→ JOB:
Return only the lines from the one that contains "Soquel Creek Gage (Estimated Flow, cfs), 2004: 1" through the last line of the records below, exactly as they stand. Pictures are not part of the copy.

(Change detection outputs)
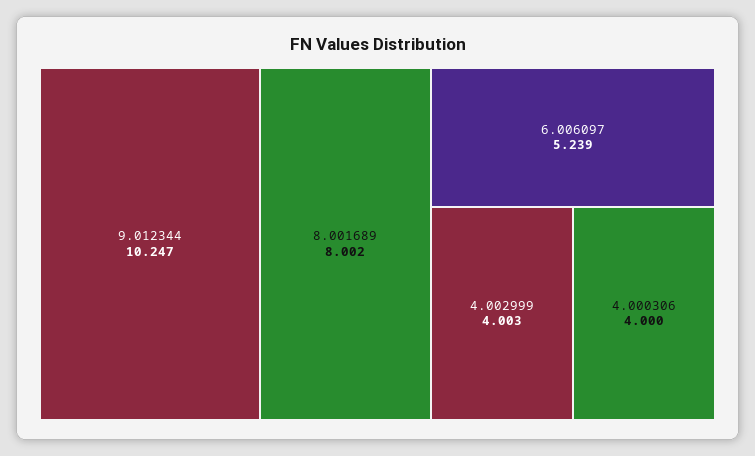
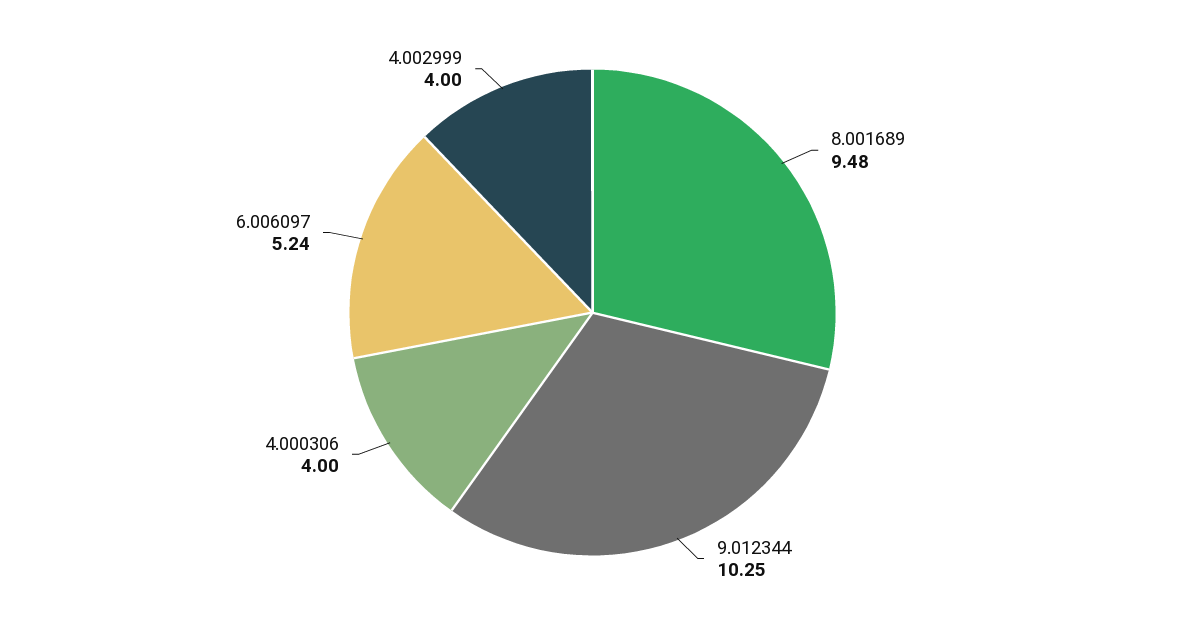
8.001689: 8.002 -> 9.48

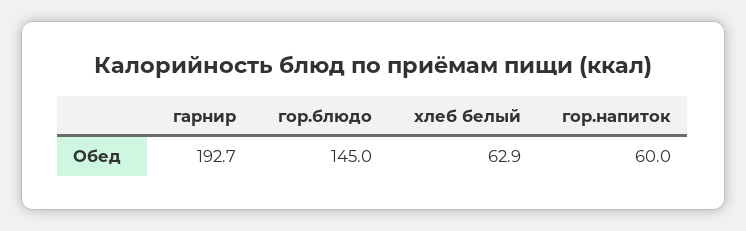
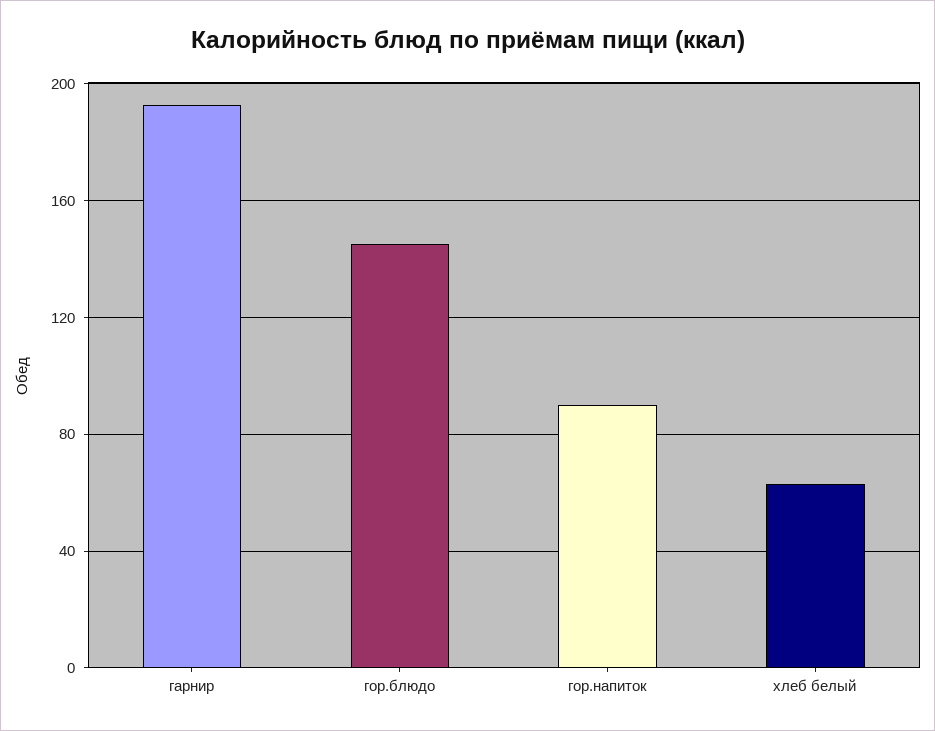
гор.напиток: 60 -> 90

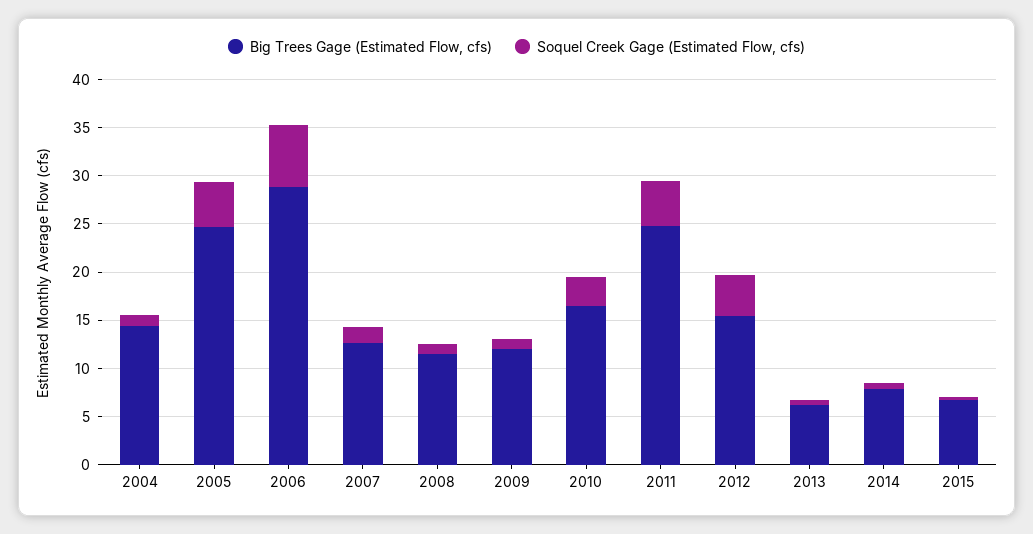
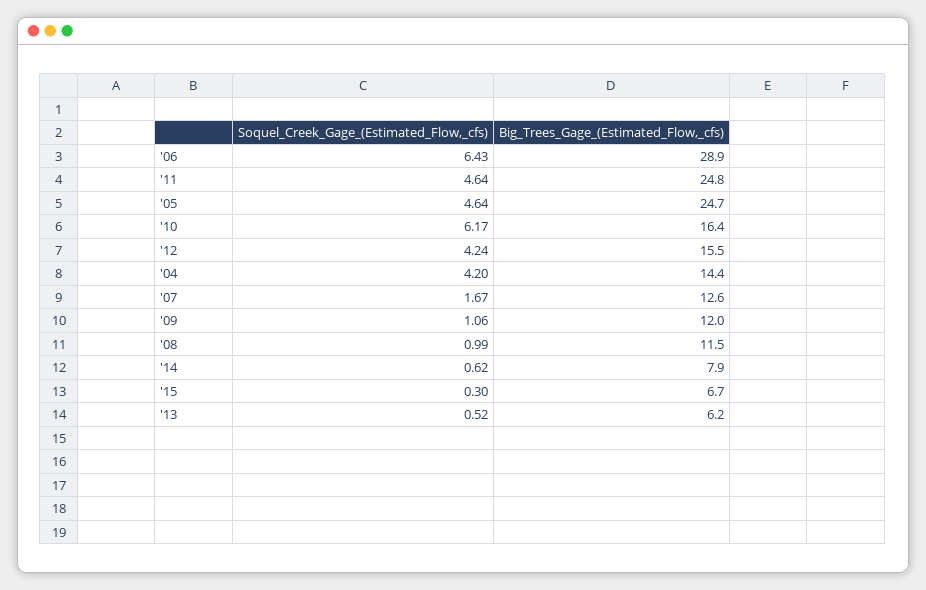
Soquel Creek Gage (Estimated Flow, cfs), 2004: 1 -> 4.2
Soquel Creek Gage (Estimated Flow, cfs), 2010: 3 -> 6.17

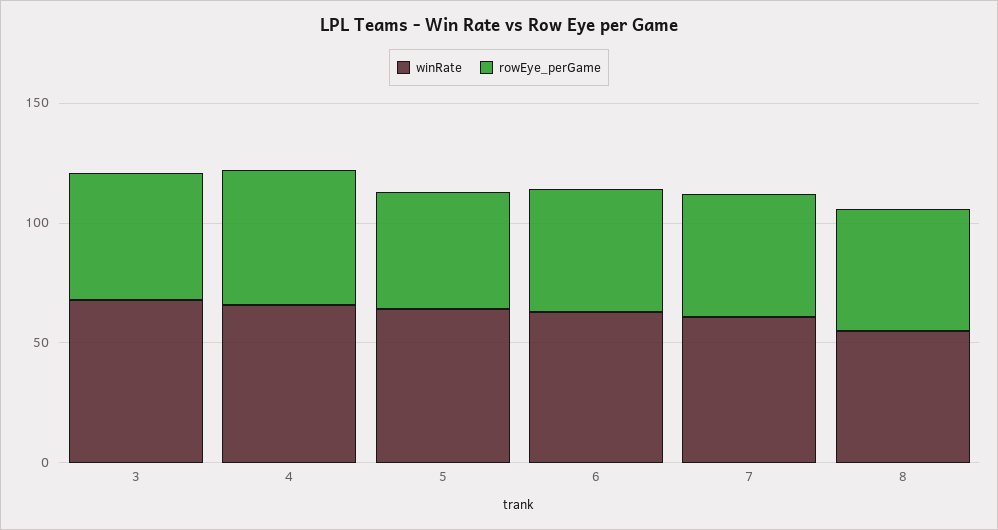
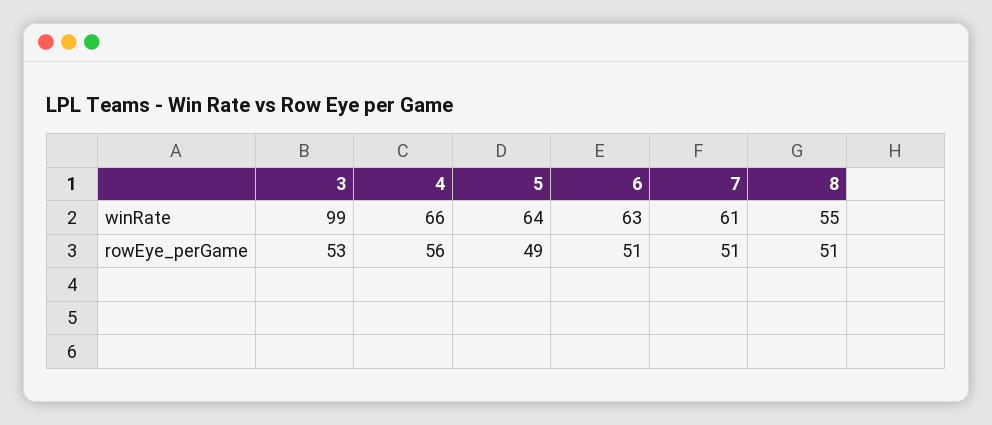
winRate, 3: 70 -> 99

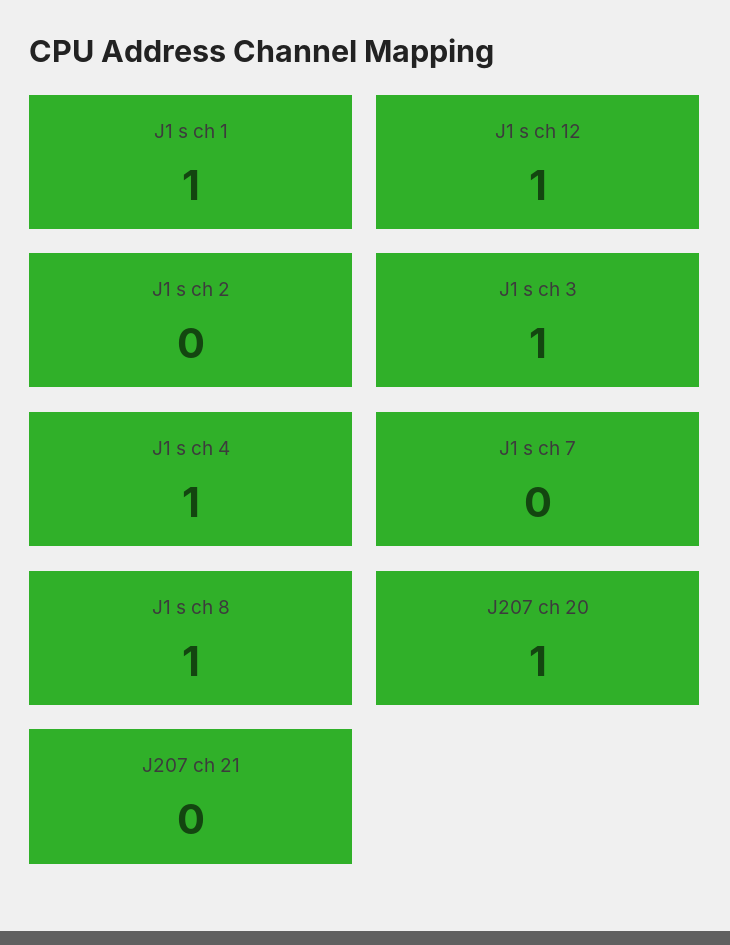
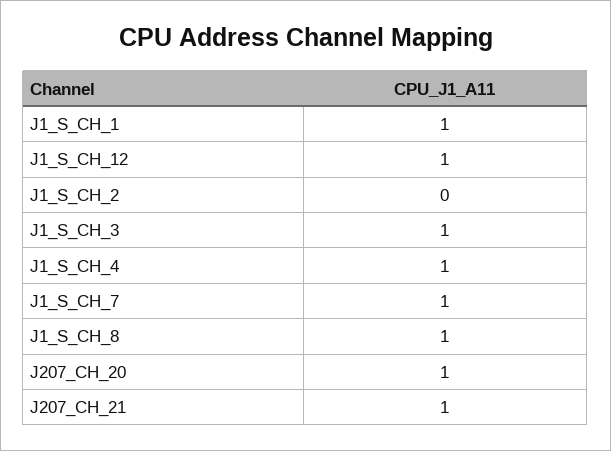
J1 s ch 7: 0 -> 1
J207 ch 21: 0 -> 1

→ RESULT OF THIS TASK:
Soquel Creek Gage (Estimated Flow, cfs), 2004: 1 -> 4.2
Soquel Creek Gage (Estimated Flow, cfs), 2010: 3 -> 6.17

winRate, 3: 70 -> 99

J1 s ch 7: 0 -> 1
J207 ch 21: 0 -> 1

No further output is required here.